▸ EXERCISE PROMPT:
Return every line in the entries below where the word "pixels" shows up.

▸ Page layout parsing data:
● ● ● ● ●
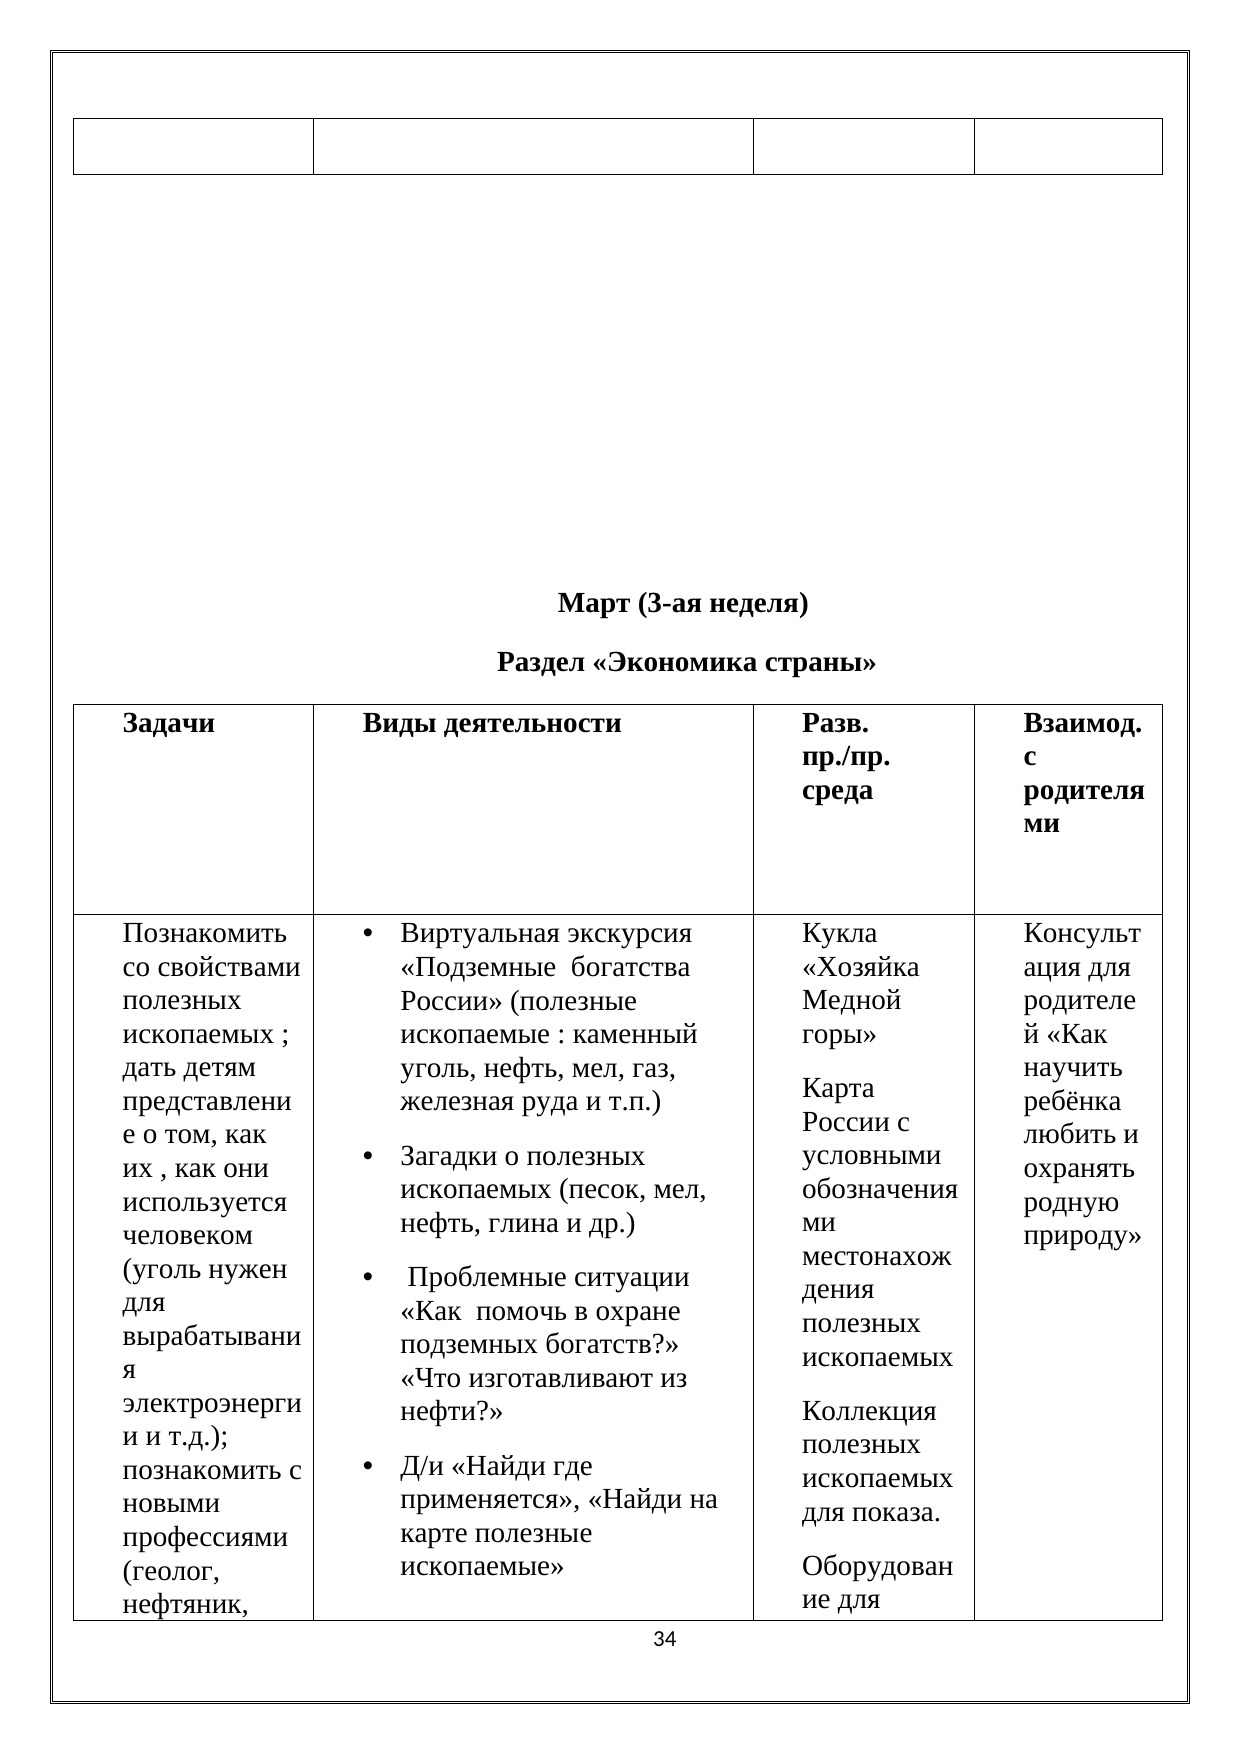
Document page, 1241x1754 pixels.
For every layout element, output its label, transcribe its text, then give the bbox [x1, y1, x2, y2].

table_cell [314, 915, 753, 1620]
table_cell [74, 119, 313, 173]
table_header Разв. пр./пр. среда [754, 705, 974, 914]
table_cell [754, 915, 974, 1620]
table_header Задачи [74, 705, 313, 914]
text Март (3-ая неделя) [215, 585, 1152, 619]
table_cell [975, 915, 1162, 1620]
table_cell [314, 119, 753, 173]
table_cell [754, 119, 974, 173]
table_header Виды деятельности [314, 705, 753, 914]
table_header Взаимод. с родителями [975, 705, 1162, 914]
text Раздел «Экономика страны» [215, 644, 1152, 678]
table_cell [975, 119, 1162, 173]
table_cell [74, 915, 313, 1620]
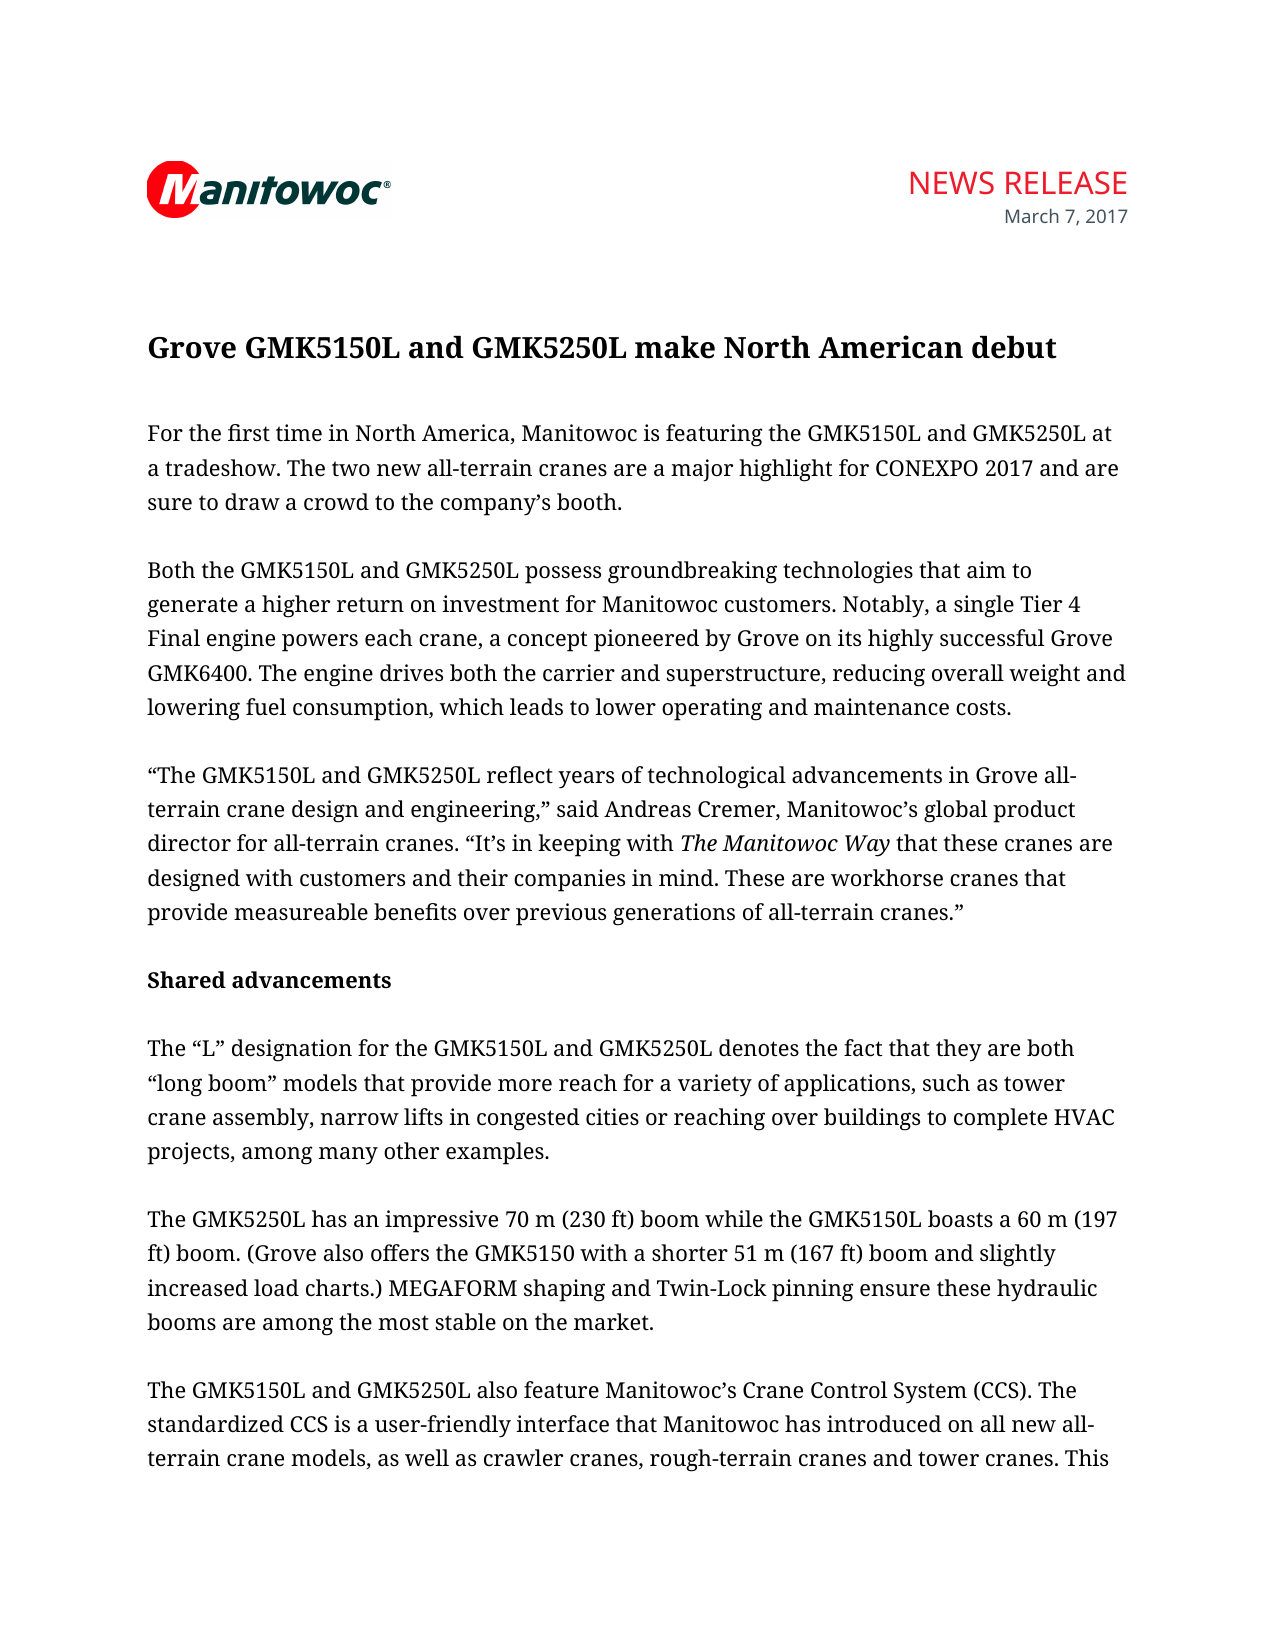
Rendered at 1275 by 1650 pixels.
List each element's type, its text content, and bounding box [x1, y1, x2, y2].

picture [147, 161, 391, 218]
text Shared advancements [147, 965, 1128, 995]
text The GMK5250L has an impressive 70 m (230 ft) boom while the GMK5150L boasts a 60 m (197 ft) boom. (Grove also offers the GMK5150 with a shorter 51 m (167 ft) boom and slightly increased load charts.) MEGAFORM shaping and Twin-Lock pinning ensure these hydraulic booms are among the most stable on the market. [147, 1204, 1128, 1337]
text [147, 1375, 1128, 1473]
text “The GMK5150L and GMK5250L reflect years of technological advancements in Grove all-terrain crane design and engineering,” said Andreas Cremer, Manitowoc’s global product director for all-terrain cranes. “It’s in keeping with The Manitowoc Way that these cranes are designed with customers and their companies in mind. These are workhorse cranes that provide measureable benefits over previous generations of all-terrain cranes.” [147, 760, 1128, 927]
text The “L” designation for the GMK5150L and GMK5250L denotes the fact that they are both “long boom” models that provide more reach for a variety of applications, such as tower crane assembly, narrow lifts in congested cities or reaching over buildings to complete HVAC projects, among many other examples. [147, 1033, 1128, 1166]
text For the first time in North America, Manitowoc is featuring the GMK5150L and GMK5250L at a tradeshow. The two new all-terrain cranes are a major highlight for CONEXPO 2017 and are sure to draw a crowd to the company’s booth. [147, 418, 1128, 517]
text March 7, 2017 [147, 204, 1128, 229]
text Both the GMK5150L and GMK5250L possess groundbreaking technologies that aim to generate a higher return on investment for Manitowoc customers. Notably, a single Tier 4 Final engine powers each crane, a concept pioneered by Grove on its highly successful Grove GMK6400. The engine drives both the carrier and superstructure, reducing overall weight and lowering fuel consumption, which leads to lower operating and maintenance costs. [147, 555, 1128, 722]
text NEWS RELEASE [391, 161, 1128, 204]
text Grove GMK5150L and GMK5250L make North American debut [147, 327, 1128, 367]
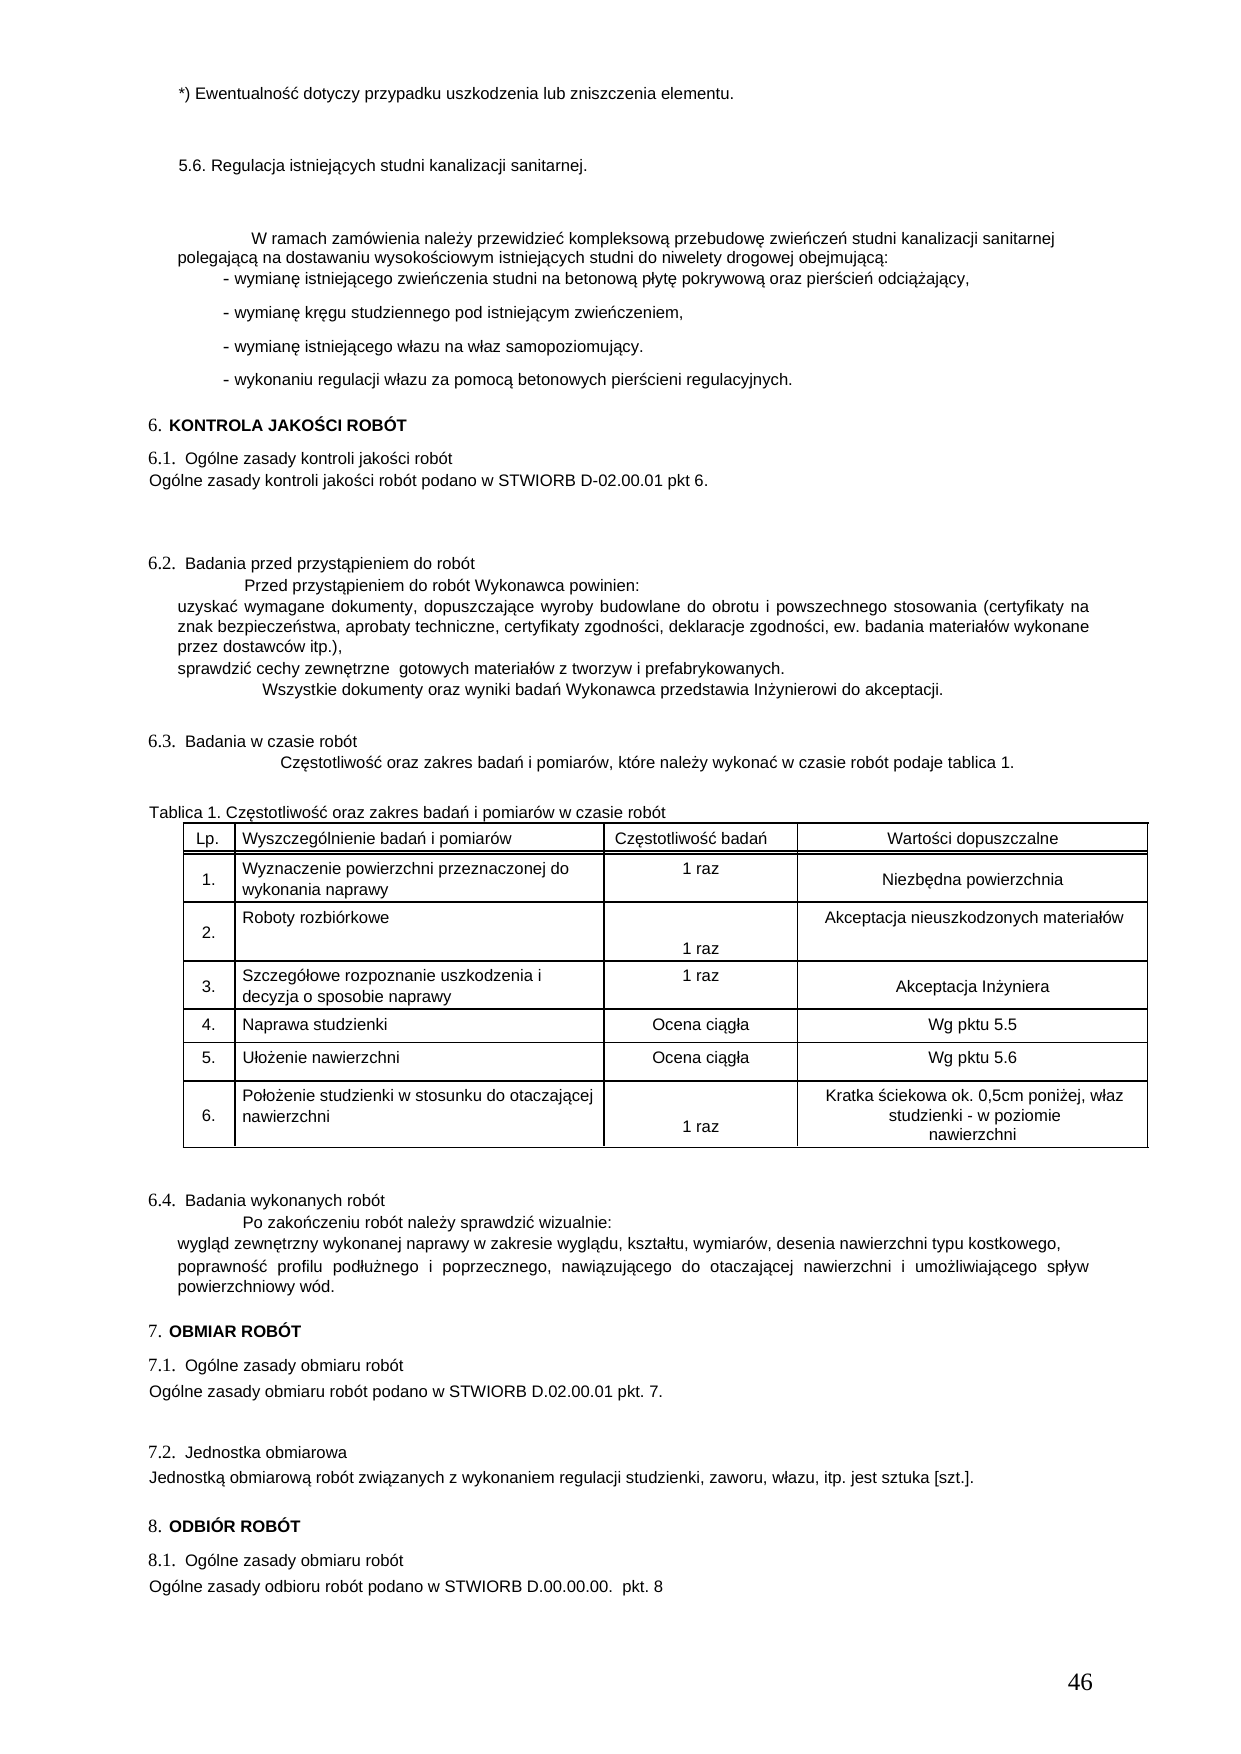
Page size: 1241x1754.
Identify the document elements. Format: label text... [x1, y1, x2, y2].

text W ramach zamówienia należy przewidzieć kompleksową przebudowę zwieńczeń studni kanalizacji sanitarnej polegającą na dostawaniu wysokościowym istniejących studni do niwelety drogowej obejmującą: [177, 229, 1090, 267]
● ● ● ● ●
▸ SOLUTION TO THIS TASK:
Document page, 1241x1754 pixels.
Rendered at 1275 by 1650 pixels.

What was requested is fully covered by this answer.